If You Oppose the Law, Change It
The United States provides multiple lawful avenues to oppose policies and change laws. None of them involve positioning your vehicle to block federal agents.
- Protest peacefully. The First Amendment protects demonstrations, rallies, and vigils that don’t physically obstruct operations. Stand outside ICE facilities with signs. Organize marches. Make your voice heard without creating dangerous confrontations.
- Lobby your representatives. Congress controls ICE funding and can change enforcement priorities through legislation. Organizations like the National Immigration Law Center run sophisticated advocacy campaigns. Call your senator. Write to your representative. Vote for candidates who share your views on immigration policy.

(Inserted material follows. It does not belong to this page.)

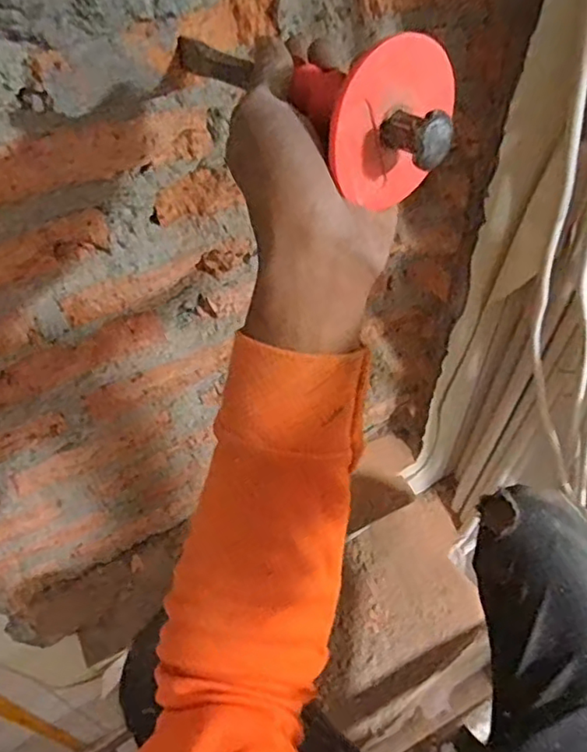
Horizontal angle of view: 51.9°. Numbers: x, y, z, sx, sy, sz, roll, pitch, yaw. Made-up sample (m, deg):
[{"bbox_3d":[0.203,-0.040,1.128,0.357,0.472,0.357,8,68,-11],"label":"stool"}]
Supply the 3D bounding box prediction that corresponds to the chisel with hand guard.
[{"bbox_3d":[-0.001,-0.158,0.334,0.074,0.070,0.221,-30,47,-22],"label":"chisel with hand guard"}]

- Support legal challenges. Groups like the ACLU file lawsuits over detention conditions, due process violations, and enforcement practices. These cases have produced real changes in how ICE operates. Court victories matter more than street disruptions.

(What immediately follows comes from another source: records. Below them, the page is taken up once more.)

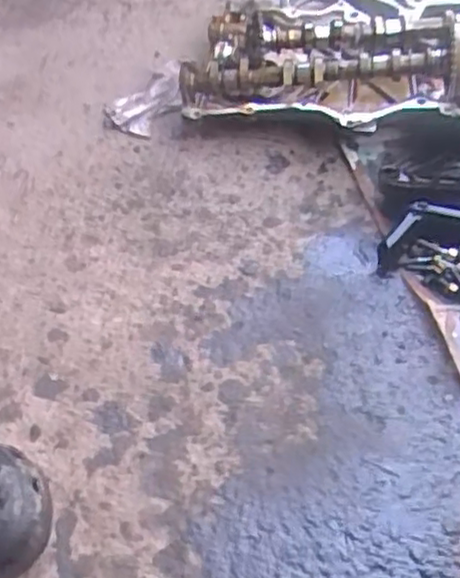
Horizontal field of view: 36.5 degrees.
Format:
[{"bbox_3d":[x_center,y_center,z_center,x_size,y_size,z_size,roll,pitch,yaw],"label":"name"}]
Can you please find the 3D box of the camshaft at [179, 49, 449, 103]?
[{"bbox_3d":[0.082,-0.245,0.779,0.301,0.039,0.033,1,49,21],"label":"camshaft"}]

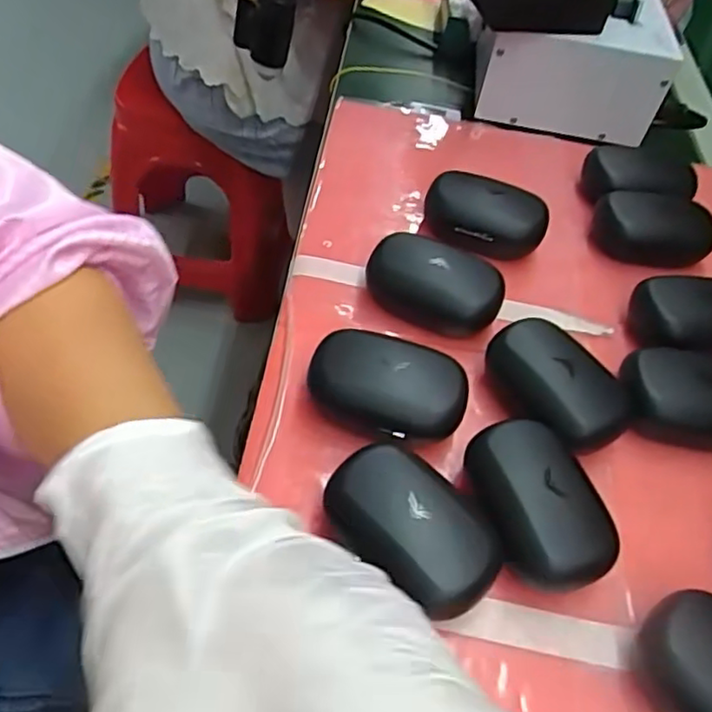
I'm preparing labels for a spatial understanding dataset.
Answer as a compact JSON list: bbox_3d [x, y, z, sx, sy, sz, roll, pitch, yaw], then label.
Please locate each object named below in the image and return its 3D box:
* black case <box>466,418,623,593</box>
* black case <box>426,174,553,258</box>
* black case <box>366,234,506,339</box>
[{"bbox_3d":[0.089,0.074,0.321,0.057,0.036,0.083,-13,53,-18],"label":"black case"},{"bbox_3d":[0.092,-0.098,0.458,0.083,0.031,0.050,21,51,6],"label":"black case"},{"bbox_3d":[0.049,-0.046,0.406,0.086,0.034,0.046,27,52,14],"label":"black case"}]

- Engage in the democratic process. If you believe immigration laws are unjust, elect leaders who will reform them. Expand legal pathways. Change detention policies. Shift enforcement priorities. This work is slower and less emotionally satisfying than blocking vans, but it’s what actually produces lasting change in a nation of laws.
These methods work within the system because the system exists whether activists accept it or not. ICE has legal authority. Agents enforce valid laws. Courts uphold that authority. Treating legitimate law enforcement as illegitimate doesn’t make it so—it just makes resistance both criminal and dangerous.
The Price of Unreason
Three children lost their mother because she chose ideology over reality. Miguel Ángel García-Hernández’s five children lost their father because an “anti-ICE” shooter couldn’t see past his own righteousness to recognize he was murdering the people he claimed to defend. Agent Ross must live with having killed someone during a lawful operation. Countless families have been traumatized by chaotic confrontations that helped no one.
This is the cost of treating facts as negotiable, of letting emotional fervor override basic reason, of organizing resistance movements apparently without preparing participants for the reality that law enforcement uses force and vehicles are weapons and bullets are real.
The United States has a serious illegal immigration problem. Millions of people are in this country unlawfully. Some are violent criminals. Some are gang members. Some simply entered or remained illegally and are subject to lawful removal. ICE exists to enforce immigration law. That enforcement is necessary, legitimate, and will continue regardless of how many activists position themselves in intersections.
If you oppose current immigration policy, work to change it through lawful means. If you cannot accept that, at minimum understand the reality: federal agents have authority, weapons, and the legal right to use force when threatened. Your moral conviction about immigration does not suspend physics. Your emotional investment in resistance does not make you immune to consequences. And your ideology, however deeply felt, cannot change the fact that obstruction creates danger that gets people killed.
Renee Good made choices. Those choices had consequences. The tragedy is not that an innocent woman was killed by rogue agents. The tragedy is that an ideology so divorced from basic reality sent a mother of two into a confrontation she was apparently unprepared to survive. Her children deserved better. The detainees killed in Dallas deserved better. We all deserve better than movements that valorize disruption while ignoring the facts that make such disruption lethal.
Facts exist. Law exists. Authority exists. Consequences exist. It’s past time the resistance acknowledged reality.